I had fun when I was younger, but I also grew out of it. At first, I was reluctant to leave my old life behind. I missed staying up until the wee hours of the morning, and I didn't enjoy the sleepless nights and dirty diapers that came with parenthood. Over time though, I got to a point where I would willingly choose to hang out with my family as opposed to hitting the bars. As a young, single guy, I often wondered why a parent would put that crappy drawing of (whatever) on the refrigerator. Once I had my own kids, I realized that doing so brought joy to the little ones. Partying gave me pleasure. Family brought happiness.

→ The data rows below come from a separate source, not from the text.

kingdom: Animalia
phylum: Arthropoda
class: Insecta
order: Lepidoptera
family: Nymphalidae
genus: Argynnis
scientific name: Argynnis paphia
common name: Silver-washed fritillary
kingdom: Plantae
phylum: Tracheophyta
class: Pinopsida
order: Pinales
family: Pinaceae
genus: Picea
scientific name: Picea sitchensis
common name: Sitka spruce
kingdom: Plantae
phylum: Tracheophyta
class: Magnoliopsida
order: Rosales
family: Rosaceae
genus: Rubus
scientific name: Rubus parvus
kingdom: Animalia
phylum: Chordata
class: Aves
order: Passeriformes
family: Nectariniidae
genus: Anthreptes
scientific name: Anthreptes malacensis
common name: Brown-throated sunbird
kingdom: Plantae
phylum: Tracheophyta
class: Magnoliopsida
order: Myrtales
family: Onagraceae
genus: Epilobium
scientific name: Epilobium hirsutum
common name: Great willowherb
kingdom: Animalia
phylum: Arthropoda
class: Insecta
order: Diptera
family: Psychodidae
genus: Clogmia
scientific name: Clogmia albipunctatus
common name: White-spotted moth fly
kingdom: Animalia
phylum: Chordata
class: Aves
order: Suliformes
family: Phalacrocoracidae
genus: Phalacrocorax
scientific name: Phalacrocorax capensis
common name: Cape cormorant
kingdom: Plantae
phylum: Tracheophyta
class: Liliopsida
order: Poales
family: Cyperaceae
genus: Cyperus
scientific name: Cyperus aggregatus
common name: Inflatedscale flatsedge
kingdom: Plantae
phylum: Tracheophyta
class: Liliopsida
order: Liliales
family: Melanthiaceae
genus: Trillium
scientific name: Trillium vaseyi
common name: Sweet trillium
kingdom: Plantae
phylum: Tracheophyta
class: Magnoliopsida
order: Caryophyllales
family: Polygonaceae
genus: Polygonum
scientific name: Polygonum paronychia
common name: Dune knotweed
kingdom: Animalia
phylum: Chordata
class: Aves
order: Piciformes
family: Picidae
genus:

... and THAT is why I say that a prodigal period in life is a good thing. When I was young, I had a good time. I enjoyed myself. To say otherwise would be disingenuous. When I think back to my youth, I still chuckle inwardly as I think about (insert stupid, drunken memory here). But when I look back throughout my life, those events aren't REALLY what bring me the most happiness. The recollections that bring me true joy revolve around relationships. My wild days were enjoyable. I would probably do it again if I had to go back in time. But it was also a phase that I naturally outgrew. I would absolutely walk away from those days again.

... and HERE'S the point that I've been working toward this whole time. Yes, I enjoyed my youth, but looking back, a lot of it was hollow pleasure-seeking. What sticks out are the relationships, not the drunken folly. But if I had never gone prodigal, I know that there's a piece of me that would always wonder "What if?" One thing that the straight-laced crowd refuses to acknowledge is that it's FUN to be wild and reckless. But it's hollow pleasure. The things that bring REAL, lasting joy and happiness revolve around relationships. This is something I could have only learned through experience. And THAT is why I say there's a good side to having a little reckless fun when you're young.